‘A classic coup’: Bolivia’s new government is a ‘military regime with no constitutional authority’ – Max Blumenthal

14 Nov, 2019 09:06 / Updated 5 years ago

The political upheaval in Bolivia is a textbook coup that was carried out through violence and intimidation, Max Blumenthal told RT. The journalist marveled that some still deny the unconstitutional nature of the power grab.

Opposition politician Jeanine Añez declared herself interim leader of Bolivia on Wednesday, after President Evo Morales was urged by his country’s military chief to step down. But her legitimacy has already come into question. As the editor of the Grayzone Project pointed out, Añez is a fringe figure who garnered only 1.7 percent of the votes cast in Bolivia’s last elections.

Realizing that there was no popular support, threats of violence were used to ensure that senators who opposed Añez would not be able to vote on a motion declaring her Bolivia’s acting president. According to Blumenthal, politicians belonging to Evo Morales’ Movement for Socialism Party, which has a majority in both the Senate and the Chamber of Deputies, “had guns to their heads, their families were threatened, and if they showed up they could have been arrested and killed.”

There’s absolutely no way that Áñez would have obtained power without the help of the Bolivian military and the police… You essentially have a right-wing dictatorship, a military regime in power now in Bolivia, with no constitutional authority.

Commenting on possible US ties to the plot, Blumenthal noted that six key coup plotters from the military command of Bolivia were trained and educated at the School of the Americas in Fort Benning, Georgia – an institution notorious for hatching regime change plots and training right-wing military dictators throughout the past decades.

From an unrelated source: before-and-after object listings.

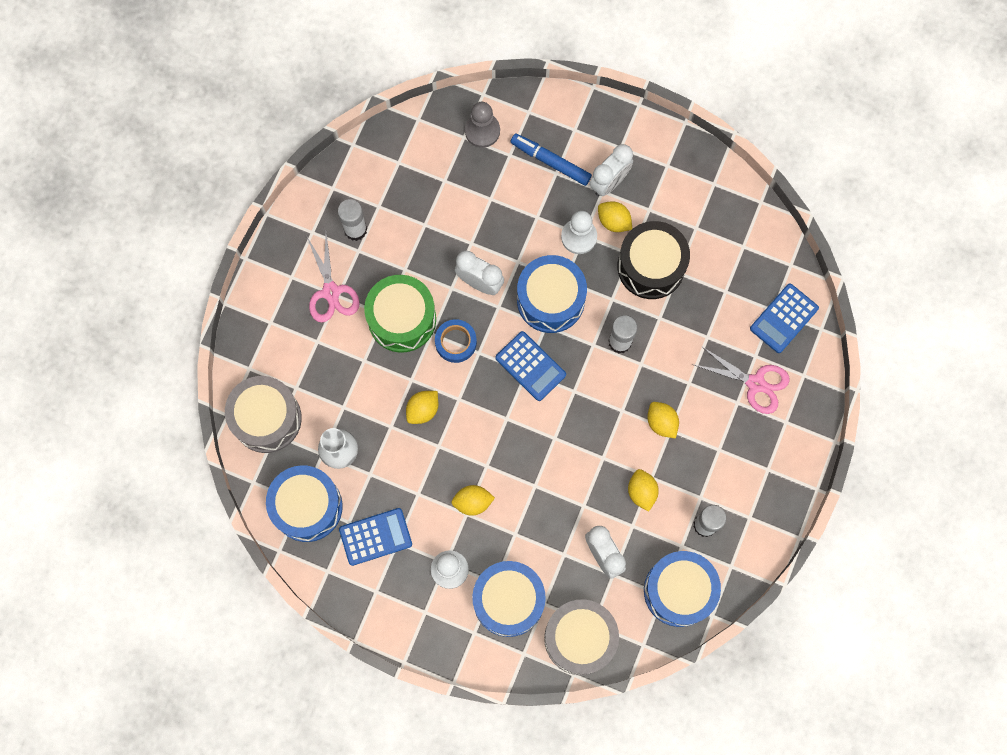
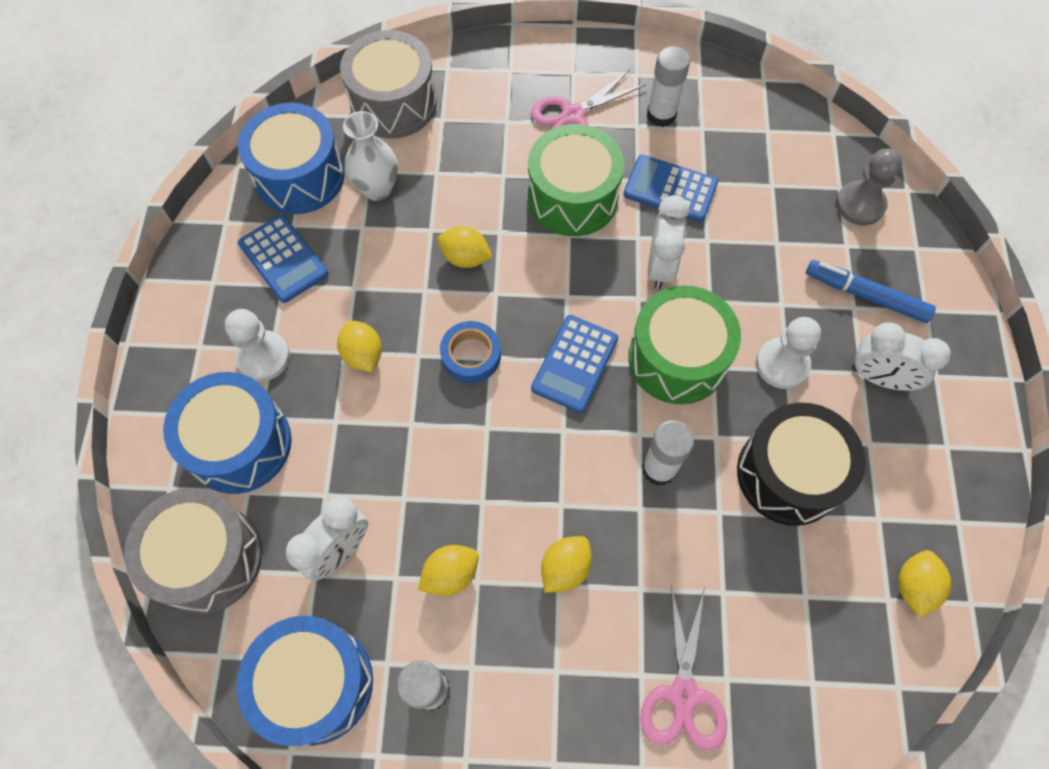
camera: 70 degrees right, 10 degrees down
(456, 342) = (569, 265): blue tape -> blue tape (471, 355)
(550, 161) = (865, 295): blue marker -> blue marker turned 75 degrees counterclockwise
(550, 300) = (677, 358): blue drum -> green drum
(614, 221) = (827, 402): yellow lemon -> yellow lemon (914, 586)
(784, 318) = (807, 706): blue calculator -> blue calculator (670, 189)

A top police official credited with launching the coup, Vladimir Yuri Calderón, even participated in a police training program overseen by the FBI, Blumenthal explained.

So what we’ve seen here is actually a classic military coup, and I’m shocked there’s still some debate over what it was.

Washington has hailed the developments in Bolivia as a “significant movement for democracy in the Western Hemisphere” – a statement that essentially endorses a “purge” of Evo Morales’ supporters, Blumenthal argued.